Vaults Aave : Les wrappers ERC-4626 qui abstraient la gestion de position, les Vaults représentent un autre produit exploité et marqué par Labs. Si les Vaults deviennent l’expérience par défaut pour Aave V4 — positionnés comme le pont entre les utilisateurs et le protocole principal — les utilisateurs pourraient payer des frais pour accéder à un protocole qu’ils possèdent déjà via la gouvernance DAO.

Pourquoi cela importe au-delà d’Aave

Il ne s’agit pas simplement d’un conflit organisationnel interne. La crise de gouvernance chez Aave met en lumière une vulnérabilité structurelle dans la gouvernance basée sur les tokens : lorsque les détenteurs de capitaux propres (investisseurs Labs) obtiennent une allocation de tokens, ils peuvent profiter à la fois de l’appréciation du token ET des revenus de produits indépendants. Pourtant, ils ne supportent pas les pertes du produit — celles-ci retombent sur la DAO. La gestion des risques reste la responsabilité de la communauté.

Aave V4 est explicitement conçu pour transférer la complexité utilisateur vers des couches d’abstraction. Plus de routage, plus d’automatisation, plus de produits intermédiaires entre les utilisateurs et le protocole. Le contrôle de l’expérience utilisateur, c’est le contrôle de l’extraction de valeur. Cette décision architecturale amplifie la question de la gouvernance.

Le précédent Uniswap

Uniswap Labs a été confronté à un dilemme identique concernant la capture des frais front-end. Le résultat : Uniswap Labs a réaligné les incitations entre détenteurs de capitaux propres et détenteurs de tokens, éliminant finalement les frais front-end controversés et plaçant les intérêts du protocole au-dessus de la maximisation des revenus privés.
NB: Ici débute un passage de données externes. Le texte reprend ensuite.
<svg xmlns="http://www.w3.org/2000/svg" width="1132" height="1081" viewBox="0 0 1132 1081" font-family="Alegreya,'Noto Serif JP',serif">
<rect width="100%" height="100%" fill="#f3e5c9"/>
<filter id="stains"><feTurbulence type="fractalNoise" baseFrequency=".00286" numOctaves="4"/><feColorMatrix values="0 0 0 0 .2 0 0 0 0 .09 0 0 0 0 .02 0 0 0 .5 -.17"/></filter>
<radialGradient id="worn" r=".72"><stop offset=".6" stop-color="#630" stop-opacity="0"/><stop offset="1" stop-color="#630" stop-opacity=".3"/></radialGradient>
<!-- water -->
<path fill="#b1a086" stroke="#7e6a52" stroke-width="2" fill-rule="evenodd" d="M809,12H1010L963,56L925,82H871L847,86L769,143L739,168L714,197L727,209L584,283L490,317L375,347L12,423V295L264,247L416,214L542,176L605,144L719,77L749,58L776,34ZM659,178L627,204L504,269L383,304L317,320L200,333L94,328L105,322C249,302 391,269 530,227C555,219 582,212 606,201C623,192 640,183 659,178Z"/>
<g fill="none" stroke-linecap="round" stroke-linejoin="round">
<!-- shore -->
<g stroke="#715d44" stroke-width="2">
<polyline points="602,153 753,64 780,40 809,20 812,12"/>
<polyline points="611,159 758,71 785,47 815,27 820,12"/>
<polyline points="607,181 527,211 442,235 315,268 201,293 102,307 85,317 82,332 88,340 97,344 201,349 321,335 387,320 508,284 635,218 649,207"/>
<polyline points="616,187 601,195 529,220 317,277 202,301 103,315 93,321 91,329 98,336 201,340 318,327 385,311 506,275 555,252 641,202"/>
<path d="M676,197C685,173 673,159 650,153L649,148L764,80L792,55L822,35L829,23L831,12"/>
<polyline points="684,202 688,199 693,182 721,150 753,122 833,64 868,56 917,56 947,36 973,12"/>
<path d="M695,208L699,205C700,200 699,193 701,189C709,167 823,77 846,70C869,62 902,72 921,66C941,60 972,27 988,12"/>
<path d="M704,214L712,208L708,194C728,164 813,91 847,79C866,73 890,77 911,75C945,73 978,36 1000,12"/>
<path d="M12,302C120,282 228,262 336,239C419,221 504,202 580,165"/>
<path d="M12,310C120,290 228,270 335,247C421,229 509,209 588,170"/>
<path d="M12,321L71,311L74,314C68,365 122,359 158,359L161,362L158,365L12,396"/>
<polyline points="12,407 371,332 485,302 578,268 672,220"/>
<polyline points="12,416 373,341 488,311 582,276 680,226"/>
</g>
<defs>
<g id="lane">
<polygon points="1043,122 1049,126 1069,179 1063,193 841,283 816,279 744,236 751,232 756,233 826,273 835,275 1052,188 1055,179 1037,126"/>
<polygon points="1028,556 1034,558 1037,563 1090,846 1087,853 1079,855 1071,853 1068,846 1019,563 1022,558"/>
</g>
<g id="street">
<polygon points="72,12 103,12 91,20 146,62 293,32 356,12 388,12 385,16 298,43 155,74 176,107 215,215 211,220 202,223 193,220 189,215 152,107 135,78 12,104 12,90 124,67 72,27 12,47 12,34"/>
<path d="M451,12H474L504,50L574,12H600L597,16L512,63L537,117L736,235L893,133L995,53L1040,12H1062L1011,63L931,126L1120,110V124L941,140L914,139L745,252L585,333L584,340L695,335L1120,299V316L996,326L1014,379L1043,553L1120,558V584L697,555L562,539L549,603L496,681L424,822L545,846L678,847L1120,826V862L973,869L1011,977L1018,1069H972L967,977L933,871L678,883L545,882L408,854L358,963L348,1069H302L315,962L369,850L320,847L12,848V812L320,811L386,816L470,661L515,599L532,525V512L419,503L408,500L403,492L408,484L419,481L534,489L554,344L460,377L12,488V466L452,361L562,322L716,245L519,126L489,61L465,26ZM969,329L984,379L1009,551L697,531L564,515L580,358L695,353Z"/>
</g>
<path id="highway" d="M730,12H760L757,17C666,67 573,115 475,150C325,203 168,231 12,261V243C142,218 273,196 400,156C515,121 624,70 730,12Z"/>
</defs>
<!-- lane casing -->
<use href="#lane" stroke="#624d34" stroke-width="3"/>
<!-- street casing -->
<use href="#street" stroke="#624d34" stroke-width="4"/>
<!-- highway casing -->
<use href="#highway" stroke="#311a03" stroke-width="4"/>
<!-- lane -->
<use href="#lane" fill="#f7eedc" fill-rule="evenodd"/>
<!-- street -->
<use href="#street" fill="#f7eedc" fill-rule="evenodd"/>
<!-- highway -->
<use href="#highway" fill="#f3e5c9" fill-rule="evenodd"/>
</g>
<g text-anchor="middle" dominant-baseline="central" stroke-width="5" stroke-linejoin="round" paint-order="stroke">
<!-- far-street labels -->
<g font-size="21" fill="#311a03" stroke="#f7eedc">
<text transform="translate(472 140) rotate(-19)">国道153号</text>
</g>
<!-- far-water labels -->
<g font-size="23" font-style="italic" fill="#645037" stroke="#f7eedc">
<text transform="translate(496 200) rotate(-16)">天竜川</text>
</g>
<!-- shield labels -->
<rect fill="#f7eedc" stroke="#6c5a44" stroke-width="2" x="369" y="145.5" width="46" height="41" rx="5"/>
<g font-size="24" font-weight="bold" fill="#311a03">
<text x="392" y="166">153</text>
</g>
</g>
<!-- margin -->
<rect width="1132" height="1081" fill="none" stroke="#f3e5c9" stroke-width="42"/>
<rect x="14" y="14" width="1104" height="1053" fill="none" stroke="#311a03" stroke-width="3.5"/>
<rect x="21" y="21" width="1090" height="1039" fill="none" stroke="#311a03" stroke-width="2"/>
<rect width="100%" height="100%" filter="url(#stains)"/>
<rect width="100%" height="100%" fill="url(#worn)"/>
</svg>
Stani a reconnu un seul point d’accord : « La vraie critique ici, c’est la communication. Ou plutôt, le manque de communication. »
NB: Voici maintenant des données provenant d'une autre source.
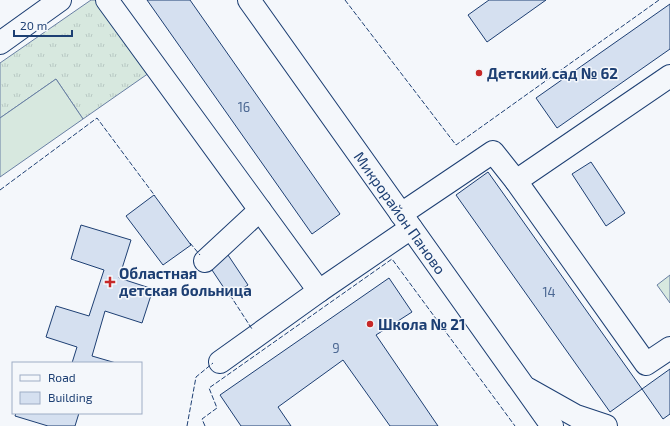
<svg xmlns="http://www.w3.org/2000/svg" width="670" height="426" font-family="'Exo 2',sans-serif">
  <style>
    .grass { fill: url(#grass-tufts); stroke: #687fa3 }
    .pitch { fill: #d7e8df; stroke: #687fa3 }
    .building { fill: #d5e0f0; stroke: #1d3f73 }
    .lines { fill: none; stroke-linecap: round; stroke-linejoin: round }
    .minor-casing { stroke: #1d3f73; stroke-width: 24 }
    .minor { stroke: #f4f7fb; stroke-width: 22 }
    .fence { stroke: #1d3f73; stroke-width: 1; stroke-dasharray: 5 2; stroke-linecap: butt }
    .poi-dot { fill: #c62828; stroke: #f4f7fb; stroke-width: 1.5 }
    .labels { text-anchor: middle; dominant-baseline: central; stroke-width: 3; stroke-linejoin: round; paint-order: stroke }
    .number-label { font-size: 13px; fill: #4b6792 }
    .poi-label { font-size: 15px; font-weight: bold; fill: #1d3f73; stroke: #f4f7fb; text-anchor: start }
    .street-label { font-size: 15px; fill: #1d3f73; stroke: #f4f7fb }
  </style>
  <defs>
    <pattern id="grass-tufts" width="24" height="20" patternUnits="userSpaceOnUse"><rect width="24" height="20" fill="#d7e8df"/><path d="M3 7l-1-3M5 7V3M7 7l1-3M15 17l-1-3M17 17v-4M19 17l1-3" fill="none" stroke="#b8c8c3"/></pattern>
  </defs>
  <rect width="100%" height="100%" fill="#f4f7fb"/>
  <polygon class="grass" points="91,0 99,0 149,73 83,119 56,79 0,118 0,63"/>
  <g class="pitch">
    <polygon points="56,79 83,119 0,177 0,118"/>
    <polygon points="670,275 670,303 657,285"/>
  </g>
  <g class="building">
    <polygon points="147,0 190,0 340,214 312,234"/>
    <polygon points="489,0 546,0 487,42 468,15"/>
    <polygon points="670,4 670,49 557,128 536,98"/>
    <polygon points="591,162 625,213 606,226 572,174"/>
    <polygon points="488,172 642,389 610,412 456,195"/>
    <polygon points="154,195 191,245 163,265 126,216"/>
    <polygon points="81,225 131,240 119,278 153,289 142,323 105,311 92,356 116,363 72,363 77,347 46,337 56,306 89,316 104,270 71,259"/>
    <polygon points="228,255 248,285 230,297 210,267"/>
    <polygon points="389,278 412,312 376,335 438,426 390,426 343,360 278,407 291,426 241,426 220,395"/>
    <polygon points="670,369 670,414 663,419 642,389"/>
    <polygon points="16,413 79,413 75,426 48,426 15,416"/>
  </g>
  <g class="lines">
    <defs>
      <g id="minor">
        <polyline points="107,0 319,291 411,228"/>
        <path id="s1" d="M249,0l303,426"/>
        <polyline points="0,43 60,0"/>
        <polyline points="516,181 646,364 670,348"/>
        <polyline points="401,214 493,152 516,181 670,76"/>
        <polyline points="205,261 260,210"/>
        <polyline points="220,362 319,291"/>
        <polyline points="528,389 576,416 606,426"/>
      </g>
    </defs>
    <use href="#minor" class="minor-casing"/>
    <use href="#minor" class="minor"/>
    <g class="fence">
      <polyline points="345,0 456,145 659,0"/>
      <polyline points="0,190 97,118 155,196"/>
      <polyline points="190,243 200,255"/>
      <polyline points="230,295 252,329"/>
      <polyline points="187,426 196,377 213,363"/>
      <polyline points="205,426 202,419 217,408 209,388 392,259 515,426"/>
    </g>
  </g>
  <g class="poi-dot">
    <circle cx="479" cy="73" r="4"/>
    <path d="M108 276h4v4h4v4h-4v4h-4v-4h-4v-4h4z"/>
    <circle cx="370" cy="324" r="4"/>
  </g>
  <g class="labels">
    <g class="number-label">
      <text x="244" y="107">16</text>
      <text x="549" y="292">14</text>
      <text x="336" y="348">9</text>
    </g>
    <g class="poi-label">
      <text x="487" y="73">Детский сад № 62</text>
      <text x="119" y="273">Областная<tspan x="119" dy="17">детская больница</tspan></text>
      <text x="378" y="324">Школа № 21</text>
    </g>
    <g class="street-label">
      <text stroke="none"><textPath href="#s1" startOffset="261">Микрорайон Паново</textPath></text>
    </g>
  </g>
  <rect x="12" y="362" width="130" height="52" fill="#f4f7fb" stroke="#9eadc5"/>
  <rect x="20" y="375" width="20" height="6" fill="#f4f7fb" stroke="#9eadc5"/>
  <text x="48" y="382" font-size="12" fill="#1d3f73">Road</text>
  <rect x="20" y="392" width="20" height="12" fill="#d5e0f0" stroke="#9eadc5"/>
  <text x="48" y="402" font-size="12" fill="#1d3f73">Building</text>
  <path d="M14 30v6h58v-6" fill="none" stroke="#1d3f73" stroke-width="2"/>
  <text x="20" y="30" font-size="12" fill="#1d3f73" stroke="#f4f7fb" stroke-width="3" paint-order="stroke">20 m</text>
</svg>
La DAO Aave se trouve maintenant à un carrefour. Va-t-elle suivre le chemin de Uniswap vers un alignement, ou autorisera-t-elle une structure de gouvernance où Labs peut discrètement optimiser pour un gain privé pendant que la trésorerie de la DAO se dégrade ? La réponse établira un précédent sur la façon dont les protocoles DeFi doivent équilibrer les incitations des bâtisseurs et la propriété communautaire — un précédent que tout l’écosystème observe attentivement.

La question immédiate n’est pas de savoir si Aave Labs a le droit de construire des produits rentables. C’est de savoir si ces produits devraient être intégrés de manière transparente en tant que paramètres par défaut pour un actif que la DAO contrôle, et si la création de valeur provenant de la marque Aave doit contourner totalement les détenteurs de tokens.